Gaston Bordet est un admirateur inconditionnel de Victor Hugo qu’il connaît et comprend à merveille et on apprend bien plus à la lecture de son « petit ouvrage » qu’à celle des grosses biographies (si l’on excepte celle de Jean-Marc Hovasse). Bordet suit à la fois l’évolution de l’homme et celle de l’œuvre et, pour l’une comme pour l’autre on peut dire que l’essentiel est dit et avec une admirable clarté. Destinée tout d’abord aux élèves des lycées de Franche-Comté, cette présentation dépasse de loin un public aussi restreint et que tout un chacun aura profit à le lire.

Certes on peut trouver que Gaston Bordet accorde trop d’importance à de simples bluettes : « Elle était déchaussée, elle était décoiffée » et sa passion pour Hugo l’amène à jeter le manteau de Noé sur certaines erreurs ou faiblesses : ainsi, en février 1848, il passe sous silence que Hugo, grand ami du duc et de la duchesse d’Orléans a tenté de proclamer la régence de celle-ci à l’heure même où Lamartine proclamait la République à l’Hôtel de Ville et qu’il a refusé le ministère de l’Instruction Publique que lui proposait celui-ci. De même en juin 1848, comme d’autres députés, Tocqueville, Adolphe Crémieux, Goudchaux, etc. Victor Hugo accompagnera les troupes à l’assaut des barricades (un seul député, Victor Considerant essaiera alors, vainement, de servir de médiateur entre le peuple et l’Assemblée). Enfin en 1872, alors qu’il a lutté sans répit contre Napoléon III, Hugo se contente de quémander auprès de Thiers quelques grâces - dont celle de Rochefort - que Thiers naturellement est trop heureux de lui accorder.

Mais le plus grave reproche que nous ferions à Gaston Bordet est son attaque parfaitement injustifiée contre Alfred de Musset (p. 102) à propos de sa réponse au Rhin allemand de Becker : « Nul Musset, Archinul le poème le plus niais et le plus stupide de la langue française ». Certes, la bluette de Musset est bien inférieure à la Marseillaise de la Paix de Lamartine. Mais s’il s’agit de décerner la palme des poèmes les plus niais et les plus stupides, nous recommandons à Gaston Bordet la candidature des poèmes écrits par Théodore Botrel - l’auteur de la Paimpolaise - pendant la guerre de 1914. Ils mériteraient certainement d’être réédités ainsi que d’autres textes de même inspiration, pour prouver aux français que l’antisémitisme n’est pas la seule forme française de crétinisme littéraire.

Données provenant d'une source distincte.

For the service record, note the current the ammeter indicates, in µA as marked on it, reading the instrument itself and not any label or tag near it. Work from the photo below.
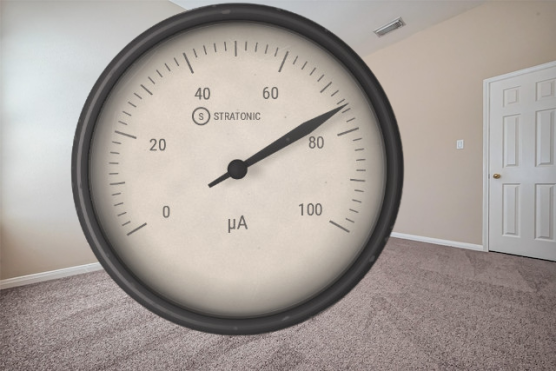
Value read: 75 µA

Nous citerons seulement la dernière phrase du livre, celle par laquelle Gaston Bordet salue la mort de son idole : « Un homme de cœur, de tête, de pensée, de générosité qui entre dans l’immortalité à laquelle il croyait de toutes ses forces, qui entre pour des siècles dans la légende ».

En 1885, un autre comtois, Charles Grandmougin saluait ainsi Victor Hugo :

« Il faut que ton grand cœur s’indigne ou compatisse
Et, gonflé par l’amour ou la rébellion
Tendre comme une femme ou fort comme un lion
Tu marches dans l’Histoire affamé de justice
Dans le tumulte obscur de cette sombre foule
Le plus humble de nous éprouve obscurément
Qu’avec toi, tout un monde invisible s’écroule
Et qu’un grand astre est mort dans notre firmament ».